Crabfleet Spec
Status: draft. Deployed subset: Cloudflare Worker, D1/Kysely persistence, GitHub OAuth, admin allowlists, card/run state, repo workflow evaluation, issue/PR previews, diffs, Cloudflare container sandbox provisioning, Ghostty WASM grid, read-only session share links, and authenticated PTY WebSocket proxying for interactive sessions.
Crabfleet is a Cloudflare-native control plane for running Codex crabboxes in cloud workspaces. It gives OpenClaw maintainers a fleet dashboard where org Codex instances are grouped by person, ready to attach through terminal or WebVNC, and supervised by OpenClaw.
#Decisions
- Product name: Crabfleet.
- Domains:
crabfleet.openclaw.aifor the OpenClaw app/API/OAuth,crabfleet.aifor the public product page, andcrabd.shfor SSH/install/bootstrap. - Primary object: card.
- UI direction: Linear-like, minimal, dense, subtle crustacean branding.
- Access: OpenClaw GitHub org plus admin-managed allowlists for users/teams and repos.
- Runtime default: Crabbox for repo-ready Codex, WebVNC, testing, heavier jobs, and performance; Cloudflare Containers remain an explicit lightweight runtime.
- Interactive mode: full Codex CLI in browser through Ghostty WebAssembly.
- Autonomous mode: Codex app-server where structured turns/events are better than terminal scraping.
- Logs: 30-day retention by default.
- Secrets: per OpenClaw org, never stored in D1/R2/log bodies.
- Merge: Crabfleet may merge directly; ClawSweeper remains available and preferred for review/fix/automerge loops.
- OpenClaw fleet/orchestrator backend: run on Hetzner
openclaw-clawsweeperwith ClawSweeper; keep the Worker as the app/API front door. - Runtime cap: configurable, default 20 concurrent Codex runs per org.
- GitHub comments: Crabfleet does not post progress comments by default.
- VNC: available only for Crabbox-backed leases.
- Repo-owned workflow file: optional
CRABBOX.md.
#Goals
- Start a Codex from a prompt, GitHub issue, GitHub PR, or issue/PR picker.
- Watch active Codex sessions live.
- Attach to a full Codex CLI through a browser terminal.
- Take over an active session when needed.
- Create PRs, fix PRs, merge PRs, or hand off to ClawSweeper depending on policy.
- Persist logs, terminal replay, session events, diffs, and run metadata.
- Keep access restricted to allowlisted OpenClaw org members and allowlisted repos.
- Run fully on Cloudflare for the product/control plane.
#Current Implementation Status
Implemented now:
- Empty-by-default D1-backed board with Todo, Running, Human Review, Done.
- GitHub OAuth, bootstrap login, org membership check, team/user allowlists, repo allowlists.
- Prompt cards and GitHub
#numberpreviews across enabled repos. - Optional titles derived from prompt.
- D1
run_attemptswith heartbeat, stall reconciliation, runtime selection reason, lease fields, operator intent, and runtime capabilities. - Runtime adapter descriptor for Container and Crabbox policy.
- Ghostty WASM fullscreen session grid with D1 event replay, live multiplex PTY attach, and text fallback.

▶ PROVIDED MATERIAL
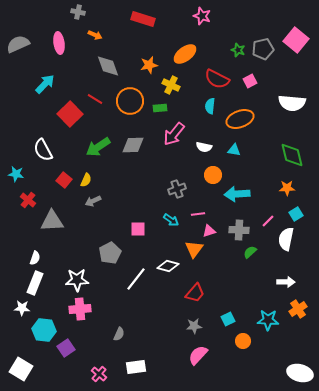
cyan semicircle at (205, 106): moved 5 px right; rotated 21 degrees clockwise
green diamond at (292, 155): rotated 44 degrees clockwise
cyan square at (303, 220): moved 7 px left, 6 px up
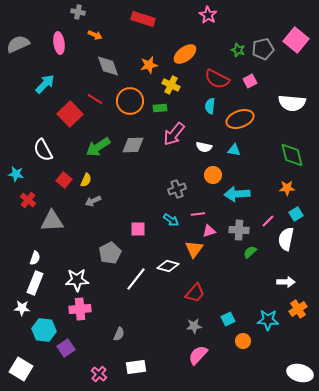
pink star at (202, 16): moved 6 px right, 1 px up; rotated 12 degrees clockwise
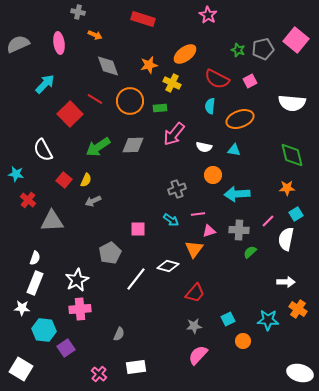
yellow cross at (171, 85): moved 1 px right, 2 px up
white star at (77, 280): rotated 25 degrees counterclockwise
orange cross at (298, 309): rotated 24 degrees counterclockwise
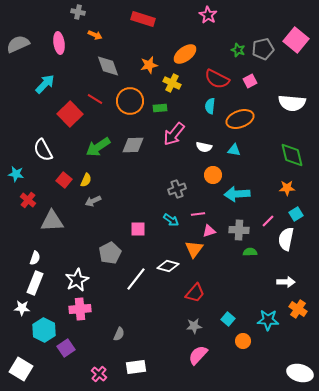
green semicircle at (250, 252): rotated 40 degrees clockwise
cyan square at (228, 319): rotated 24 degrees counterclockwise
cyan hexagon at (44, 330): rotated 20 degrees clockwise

==

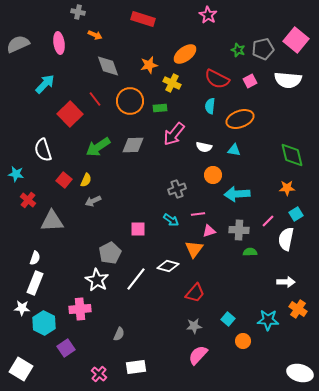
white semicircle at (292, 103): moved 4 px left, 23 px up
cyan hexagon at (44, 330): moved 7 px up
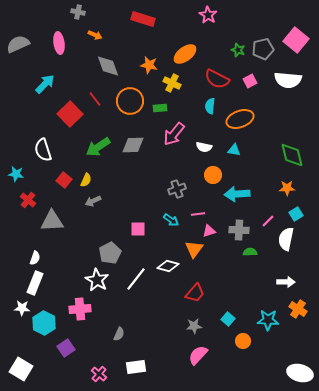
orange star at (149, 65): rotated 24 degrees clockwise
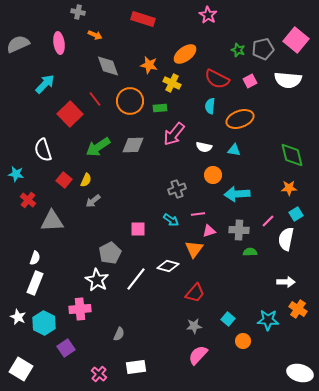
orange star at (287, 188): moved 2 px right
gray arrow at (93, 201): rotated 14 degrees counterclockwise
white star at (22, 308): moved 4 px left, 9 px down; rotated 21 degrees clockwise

▶ YOUR INSTRUCTIONS
Pick up the Crabfleet spec at the top of the page and continue writing it after its last line, the item on the Ghostty WASM fullscreen session grid.

▶ RESPONSE TO THIS EXERCISE
- Focused Codex session URLs with public read-only share links and owner-approved control requests.
CRABBOX.mdfetch/parse/evaluate admin surface.- Card diff metadata and compact patch preview.
- Worker docs route at
/docs/plus GitHub Pages docs. - Cloudflare container sandbox provisioning through the Crabbox runner.
Not wired yet:
- Crabbox/ClawFleet lease creation.
- External Crabbox/runner-side app-server transport.
- Raw terminal replay/artifact archival.
- Durable Object WebSocket fanout.
- Direct merge execution or ClawSweeper handoff.
#Non-Goals
- Rebuild Crabbox machine leasing.
- Rebuild ClawSweeper's review/automerge safety loop.
- Post progress comments to GitHub by default.
- Replace GitHub Issues or PRs as source systems.
- Build a generic CI provider.
#Product Model
Card is the primary object.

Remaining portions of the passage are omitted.